Demostrando lo que algunos pueden hacer unidos, el batiburrillo de izquierdas formado por PSOE, Podemos, Compromís y demás calderilla que gobierna la Comunidad Valenciana ha fallado que los estudiantes de Medicina en universidades privadas no puedan realizar prácticas en hospitales públicos. Para justificar la arbitrariedad se la han cogido con papel de fumar invocando dos normativas inconsistentes bajo las que ocultar el auténtico móvil de la medida: el obsesivo odio visceral de la izquierda real o imaginaria hacia un sector privado al que, como no pueden prohibir ni controlar, intentarán liquidar como sea.
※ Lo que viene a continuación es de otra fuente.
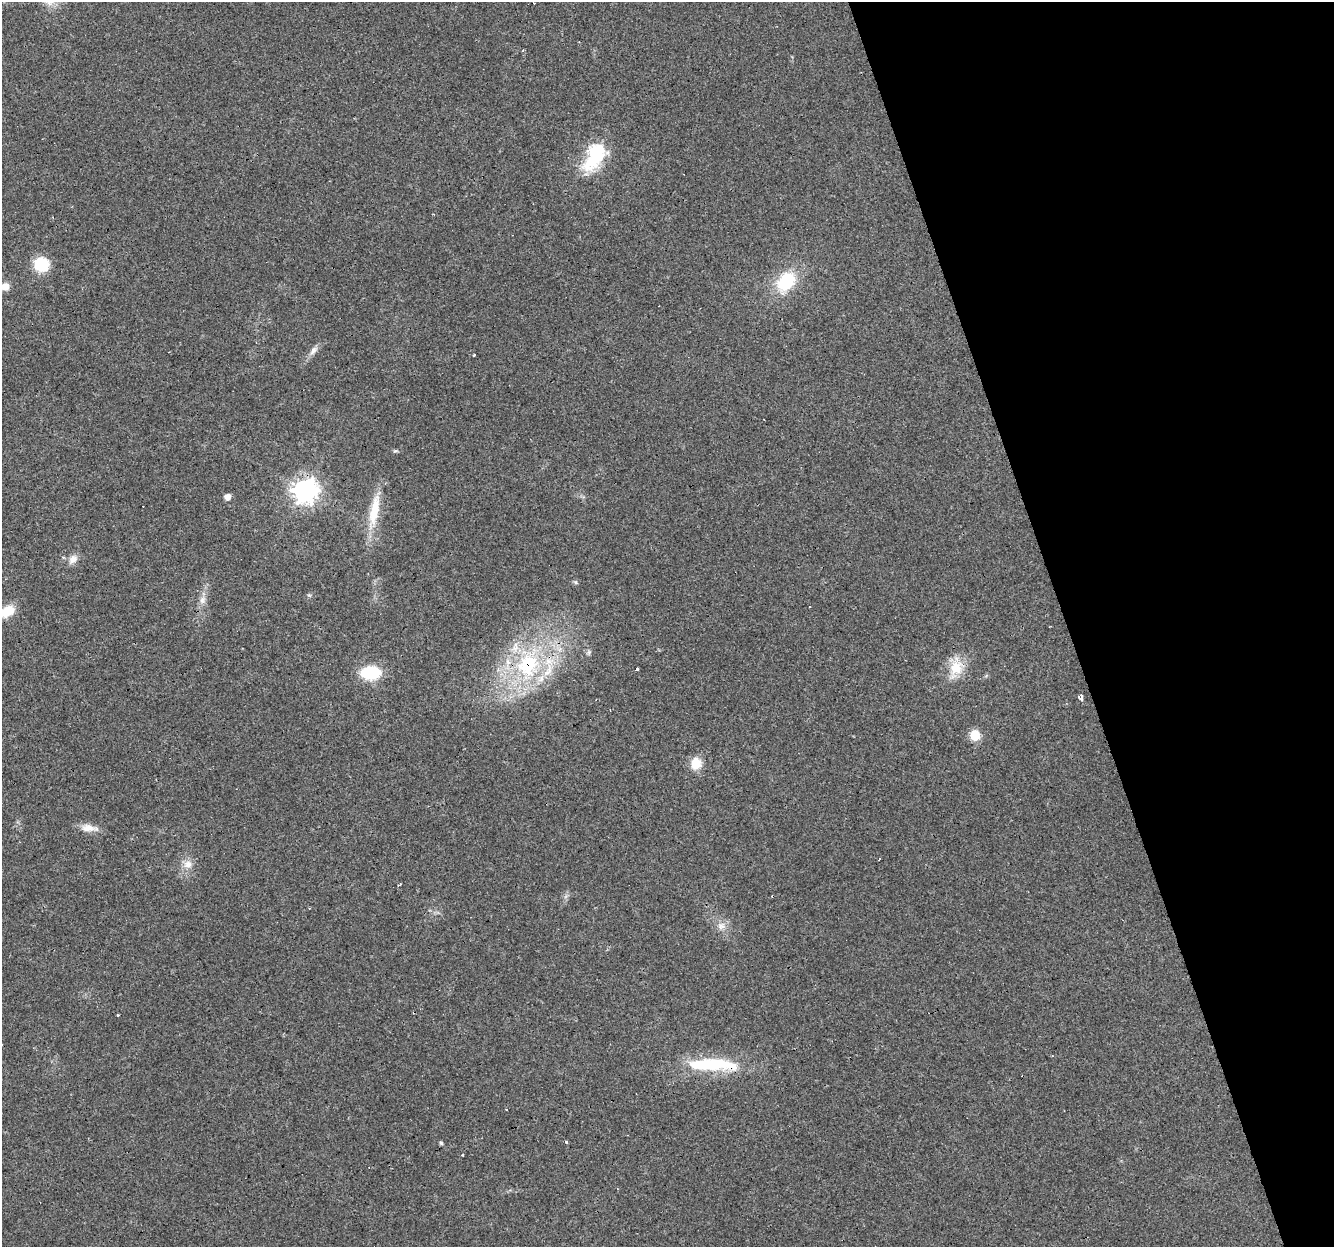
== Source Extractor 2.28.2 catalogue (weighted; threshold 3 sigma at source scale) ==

Para empezar, los hospitales públicos se mantienen con los impuestos de los ciudadanos que los pagan, incluidos los padres de los futuros médicos que han escogido una universidad privada para formarse, los cuales, además, le están ahorrando al Estado el coste de la carrera de sus hijos. Por otro lado, esos hospitales que también son suyos serán posiblemente el lugar de trabajo de muchos de ellos, si es que estos no acaban impidiéndoselo, o excluyéndolos del programa MIR, o no reconociéndoles siquiera un título expedido en las nefandas privadas. Salvo que éstas dispongan de un hospital docente propio, como la Universidad de Navarra en la que tuve la suerte de licenciarme y doctorarme, negarles la colaboración de centros públicos para realizar las preceptivas prácticas, como se ha hecho siempre sin ningún problema, podría acabar con ellas, que es de lo que se trata.
Sin embargo, a los futuros médicos afectados por esta injusta discriminación, impuesta desde un sectarismo político demagógico y populista, les recordaría que no hay mal que por bien no venga. Que si les vetan practicar en un hospital público se perderán el contacto con buenos profesionales y tecnología punta, pero también evitarán el contagio de los grandes males crónicos de la sanidad pública, como la pésima organización y gestión de excelentes recursos, la desincentivación y falta de reconocimiento, la dilución de la responsabilidad, el achicharramiento profesional y demás lacras propias de un modelo pseudofuncionarial intrínsecamente ineficiente, eso sí, disfrutando de más días de vacación que nadie en este país, extraña medida para reducir intolerables demoras asistenciales.
Una defensa de la sanidad pública bien entendida debería dedicarse a remediar estos males persiguiendo la excelencia y no a un sector privado cuya colaboración en Sanidad o en Educación no sólo es posible sino necesaria, aunque estos batiburrillos siniestros pretendan cargársela, como todo lo que escape a su estatalismo neobolchevique. Trazar una línea más roja que Lenin como frontera es el primer paso.